SET PIECE by Kate Orman
Story 35

Synopsis:
The Doctor is a prisoner aboard a spaceship, resisting interrogation, and persistently trying (and failing) to escape. Just after freeing Ace from frozen captivity, Bernice arrives to save them, but instead, they end up separated in Earth's history. Ace survives in the court of an Egyptian king. Bernice shacks up with a prominent French archaeologist. The Doctor recovers at Kadiatu's pleasure, finding the source of the holes in space-time. Ace finds her way to the TARDIS, but uses a rift to join up with the Doctor. Bernice uses a message from Ace to lead her to where Ace left the TARDIS, and uses it to reach the Doctor. Kadiatu is being used to try and bring the Doctor under the control of the Ship they escaped from. Ace follows them to the Ship, rescuing the Doctor, and allowing Kadiatu to break free from its control. They make it back to the TARDIS, and when they've recovered, Ace decides to take her leave of the Doctor, using Kadiatu's primitive time-travel Hoppers to police the rifts.
Review:-
A wanderer's journey finally ends, but the strange case of the time-travelling cafe could provide an organic problem for the Doctor...

PROBLEM REQUIREMENTS: Extend the Set Piece review, picking up right after its final sentence.

DATA EXTRACT:
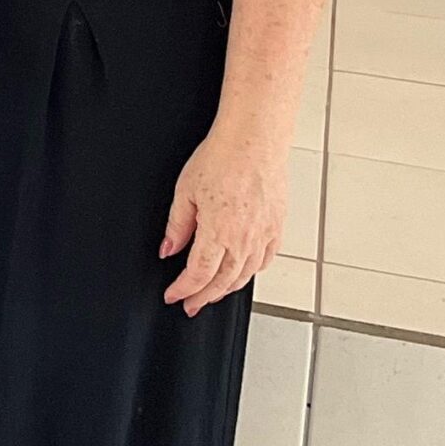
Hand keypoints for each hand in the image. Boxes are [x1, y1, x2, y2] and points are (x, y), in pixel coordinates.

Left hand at [159, 122, 286, 314]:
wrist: (254, 140)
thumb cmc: (221, 158)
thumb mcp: (185, 193)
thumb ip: (177, 227)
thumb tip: (167, 250)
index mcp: (219, 233)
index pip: (198, 275)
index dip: (183, 290)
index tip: (173, 296)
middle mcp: (245, 239)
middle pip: (223, 282)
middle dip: (203, 297)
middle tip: (190, 305)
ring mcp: (264, 234)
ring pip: (245, 275)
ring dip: (227, 289)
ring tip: (211, 294)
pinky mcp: (277, 226)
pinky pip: (265, 259)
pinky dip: (251, 272)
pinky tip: (241, 273)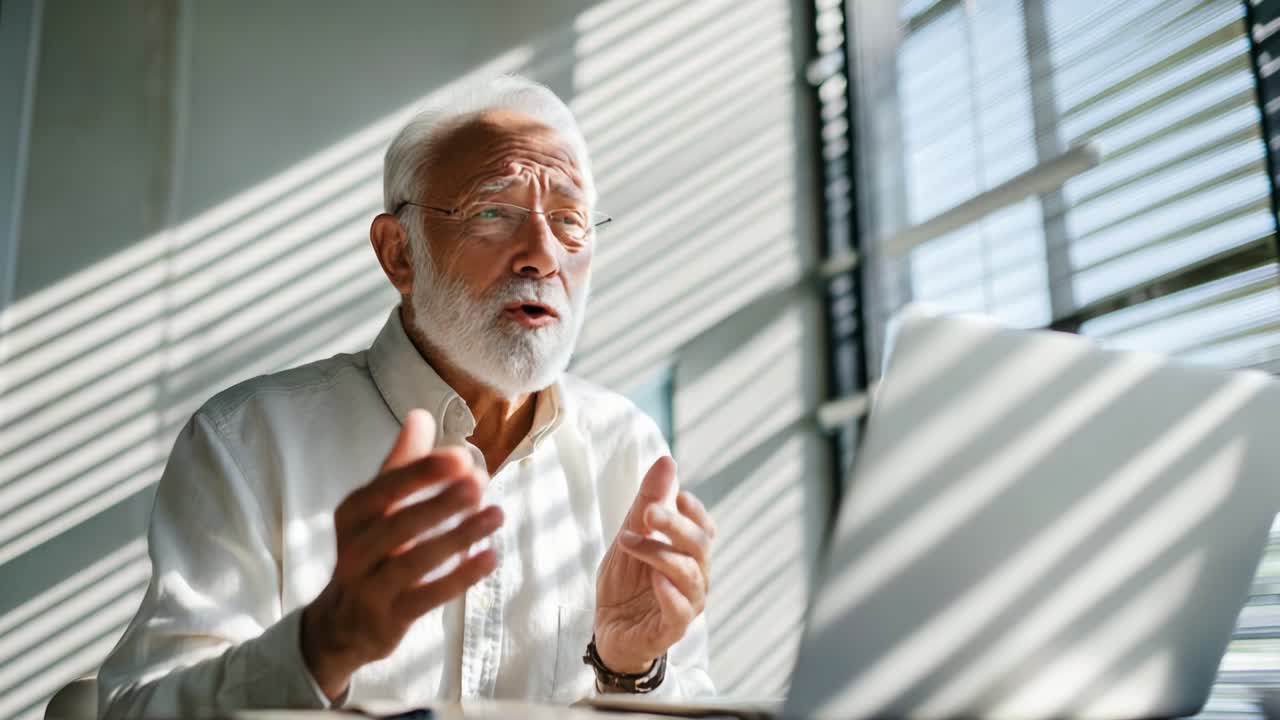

REPLY:
Given the task of writing Ace out of the series, Orman disguises it well by splitting the three heroes up, seemingly separated forever. This allows the story to plod on away from the main source of the action, until they find ways to reunite, and then tackle the problem at its root.
Ancient Egypt proves a tough task for the young Londoner, but Ace has come a long way over the years, and her unlikely reinvention as a super-soldier means she gets by, whilst wondering why she's stuck there. Slowly, she comes to believe that the Pharoah's a bad lot, and the Cult of Set seem like decent chaps. Of course, in the time-honoured tradition of ignorance, she's got it the wrong way around, but has achieved the maturity to realise before she blows history apart. When she finds the TARDIS again, the reader shares her delight, though more because it means that the preceding twaddle is coming to an end than anything.
Bernice meanwhile has also used historical knowledge to her advantage, but the Amarna Graffito that drives her little plot is a neat connection to Ace's storyline, and also another run-in with the Setites (necessary to justify the terrible pun of the book's title). Though living in slightly more luxury than Ace, she also has to run risks with her life, though it works out well in the end.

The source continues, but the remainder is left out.